Activity >>
Copy everything from the line containing "Remote Access with" down to the line containing "### Manage Remote Access", keeping those lines the same as in the items.

Entries shown >>
------
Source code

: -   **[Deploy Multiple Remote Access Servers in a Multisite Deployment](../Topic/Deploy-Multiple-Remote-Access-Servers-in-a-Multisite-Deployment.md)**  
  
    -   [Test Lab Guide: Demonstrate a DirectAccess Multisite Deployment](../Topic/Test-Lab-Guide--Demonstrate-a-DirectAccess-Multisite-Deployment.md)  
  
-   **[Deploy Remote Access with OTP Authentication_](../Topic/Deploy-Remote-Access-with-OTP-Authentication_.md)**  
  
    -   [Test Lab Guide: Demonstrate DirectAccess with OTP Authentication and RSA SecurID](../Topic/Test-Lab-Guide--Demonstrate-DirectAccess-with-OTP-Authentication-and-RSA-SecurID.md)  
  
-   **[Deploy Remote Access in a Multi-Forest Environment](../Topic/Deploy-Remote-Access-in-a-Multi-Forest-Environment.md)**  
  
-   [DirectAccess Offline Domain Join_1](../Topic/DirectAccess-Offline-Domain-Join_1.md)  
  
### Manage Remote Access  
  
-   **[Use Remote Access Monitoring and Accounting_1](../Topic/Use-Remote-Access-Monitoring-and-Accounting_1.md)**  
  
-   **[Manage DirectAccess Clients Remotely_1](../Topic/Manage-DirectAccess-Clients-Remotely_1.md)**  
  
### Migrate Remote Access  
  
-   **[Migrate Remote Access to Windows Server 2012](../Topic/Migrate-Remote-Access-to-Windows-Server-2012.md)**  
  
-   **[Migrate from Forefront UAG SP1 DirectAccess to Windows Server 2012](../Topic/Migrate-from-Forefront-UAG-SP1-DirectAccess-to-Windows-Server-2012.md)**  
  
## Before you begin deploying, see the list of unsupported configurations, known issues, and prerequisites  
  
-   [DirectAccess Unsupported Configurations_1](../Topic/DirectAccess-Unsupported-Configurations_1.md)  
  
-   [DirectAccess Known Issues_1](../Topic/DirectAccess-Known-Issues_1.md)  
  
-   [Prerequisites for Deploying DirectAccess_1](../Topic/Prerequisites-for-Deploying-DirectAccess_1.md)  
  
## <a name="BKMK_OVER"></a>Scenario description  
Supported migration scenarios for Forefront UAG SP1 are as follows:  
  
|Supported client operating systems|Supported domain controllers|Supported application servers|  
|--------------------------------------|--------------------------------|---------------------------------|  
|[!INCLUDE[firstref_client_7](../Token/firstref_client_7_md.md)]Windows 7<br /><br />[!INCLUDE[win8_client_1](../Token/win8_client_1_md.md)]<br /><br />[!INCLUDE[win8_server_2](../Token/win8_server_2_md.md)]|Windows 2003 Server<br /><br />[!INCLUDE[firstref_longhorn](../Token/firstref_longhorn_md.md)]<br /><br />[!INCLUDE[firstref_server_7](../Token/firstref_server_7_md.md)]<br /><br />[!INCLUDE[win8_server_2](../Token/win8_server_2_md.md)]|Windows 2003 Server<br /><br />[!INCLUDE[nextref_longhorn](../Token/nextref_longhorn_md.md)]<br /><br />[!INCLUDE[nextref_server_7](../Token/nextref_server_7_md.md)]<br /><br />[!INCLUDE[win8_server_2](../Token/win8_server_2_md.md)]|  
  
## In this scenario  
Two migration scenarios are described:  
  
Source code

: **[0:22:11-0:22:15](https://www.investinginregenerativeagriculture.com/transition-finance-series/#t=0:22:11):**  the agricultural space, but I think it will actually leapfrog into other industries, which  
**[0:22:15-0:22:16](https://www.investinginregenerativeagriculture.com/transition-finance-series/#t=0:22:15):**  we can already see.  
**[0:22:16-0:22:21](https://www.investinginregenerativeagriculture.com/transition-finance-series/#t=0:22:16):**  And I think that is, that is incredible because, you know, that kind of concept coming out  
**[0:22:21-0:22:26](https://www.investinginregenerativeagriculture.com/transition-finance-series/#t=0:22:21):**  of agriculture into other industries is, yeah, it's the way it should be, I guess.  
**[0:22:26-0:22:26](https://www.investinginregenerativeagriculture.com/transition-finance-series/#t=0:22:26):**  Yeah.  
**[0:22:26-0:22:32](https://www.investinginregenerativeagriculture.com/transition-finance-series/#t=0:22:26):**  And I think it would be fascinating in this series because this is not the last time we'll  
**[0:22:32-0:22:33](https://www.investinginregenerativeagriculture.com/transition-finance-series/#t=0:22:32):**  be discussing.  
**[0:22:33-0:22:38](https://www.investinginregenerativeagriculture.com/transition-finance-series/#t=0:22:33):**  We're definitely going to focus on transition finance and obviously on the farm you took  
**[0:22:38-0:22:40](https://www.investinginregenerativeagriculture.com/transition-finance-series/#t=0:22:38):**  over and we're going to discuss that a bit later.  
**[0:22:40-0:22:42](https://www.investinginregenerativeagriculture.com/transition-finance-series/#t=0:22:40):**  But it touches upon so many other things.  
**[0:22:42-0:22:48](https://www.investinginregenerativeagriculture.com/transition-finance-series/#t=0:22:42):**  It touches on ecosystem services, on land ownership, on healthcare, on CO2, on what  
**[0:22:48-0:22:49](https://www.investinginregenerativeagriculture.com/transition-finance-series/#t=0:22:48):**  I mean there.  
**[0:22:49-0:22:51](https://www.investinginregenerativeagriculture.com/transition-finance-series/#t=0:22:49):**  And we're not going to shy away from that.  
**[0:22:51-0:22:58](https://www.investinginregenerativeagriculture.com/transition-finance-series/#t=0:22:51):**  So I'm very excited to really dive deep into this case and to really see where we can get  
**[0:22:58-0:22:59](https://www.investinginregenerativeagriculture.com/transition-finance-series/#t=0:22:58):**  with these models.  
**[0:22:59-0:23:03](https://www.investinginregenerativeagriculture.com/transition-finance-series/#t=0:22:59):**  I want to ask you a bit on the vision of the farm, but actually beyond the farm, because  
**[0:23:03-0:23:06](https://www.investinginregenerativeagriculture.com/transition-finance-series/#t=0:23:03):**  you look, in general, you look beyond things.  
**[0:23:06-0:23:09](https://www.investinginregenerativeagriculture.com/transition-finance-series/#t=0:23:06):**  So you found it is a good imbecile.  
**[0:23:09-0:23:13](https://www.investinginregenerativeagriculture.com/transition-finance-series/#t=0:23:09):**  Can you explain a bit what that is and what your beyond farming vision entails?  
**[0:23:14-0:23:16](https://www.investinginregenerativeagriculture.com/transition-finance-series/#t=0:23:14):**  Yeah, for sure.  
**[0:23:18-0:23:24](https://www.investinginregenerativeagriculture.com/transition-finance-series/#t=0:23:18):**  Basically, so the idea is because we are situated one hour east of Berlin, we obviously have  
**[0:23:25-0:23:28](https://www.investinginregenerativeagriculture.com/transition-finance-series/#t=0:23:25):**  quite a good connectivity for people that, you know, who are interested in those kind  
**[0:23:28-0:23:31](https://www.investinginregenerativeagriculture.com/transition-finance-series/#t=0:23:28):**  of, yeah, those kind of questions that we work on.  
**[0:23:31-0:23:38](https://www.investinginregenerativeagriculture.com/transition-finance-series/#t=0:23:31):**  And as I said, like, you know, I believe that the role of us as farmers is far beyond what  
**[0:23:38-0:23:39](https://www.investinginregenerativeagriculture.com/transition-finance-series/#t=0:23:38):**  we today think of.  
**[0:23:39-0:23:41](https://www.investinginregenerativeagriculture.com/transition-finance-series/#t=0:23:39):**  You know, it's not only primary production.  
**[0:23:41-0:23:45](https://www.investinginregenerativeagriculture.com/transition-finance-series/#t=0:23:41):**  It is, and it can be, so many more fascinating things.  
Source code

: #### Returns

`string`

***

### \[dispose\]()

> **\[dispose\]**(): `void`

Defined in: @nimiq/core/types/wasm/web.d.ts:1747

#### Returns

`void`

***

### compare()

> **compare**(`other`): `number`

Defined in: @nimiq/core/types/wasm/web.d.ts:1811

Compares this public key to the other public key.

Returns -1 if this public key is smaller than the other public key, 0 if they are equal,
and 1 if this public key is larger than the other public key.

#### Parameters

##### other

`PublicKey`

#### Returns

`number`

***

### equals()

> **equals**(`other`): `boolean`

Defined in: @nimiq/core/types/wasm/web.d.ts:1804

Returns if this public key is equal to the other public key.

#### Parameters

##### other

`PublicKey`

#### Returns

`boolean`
------
Answer box >>
-   **[Deploy Remote Access with OTP Authentication_](../Topic/Deploy-Remote-Access-with-OTP-Authentication_.md)**  
  
    -   [Test Lab Guide: Demonstrate DirectAccess with OTP Authentication and RSA SecurID](../Topic/Test-Lab-Guide--Demonstrate-DirectAccess-with-OTP-Authentication-and-RSA-SecurID.md)  
  
-   **[Deploy Remote Access in a Multi-Forest Environment](../Topic/Deploy-Remote-Access-in-a-Multi-Forest-Environment.md)**  
  
-   [DirectAccess Offline Domain Join_1](../Topic/DirectAccess-Offline-Domain-Join_1.md)  
  
### Manage Remote Access  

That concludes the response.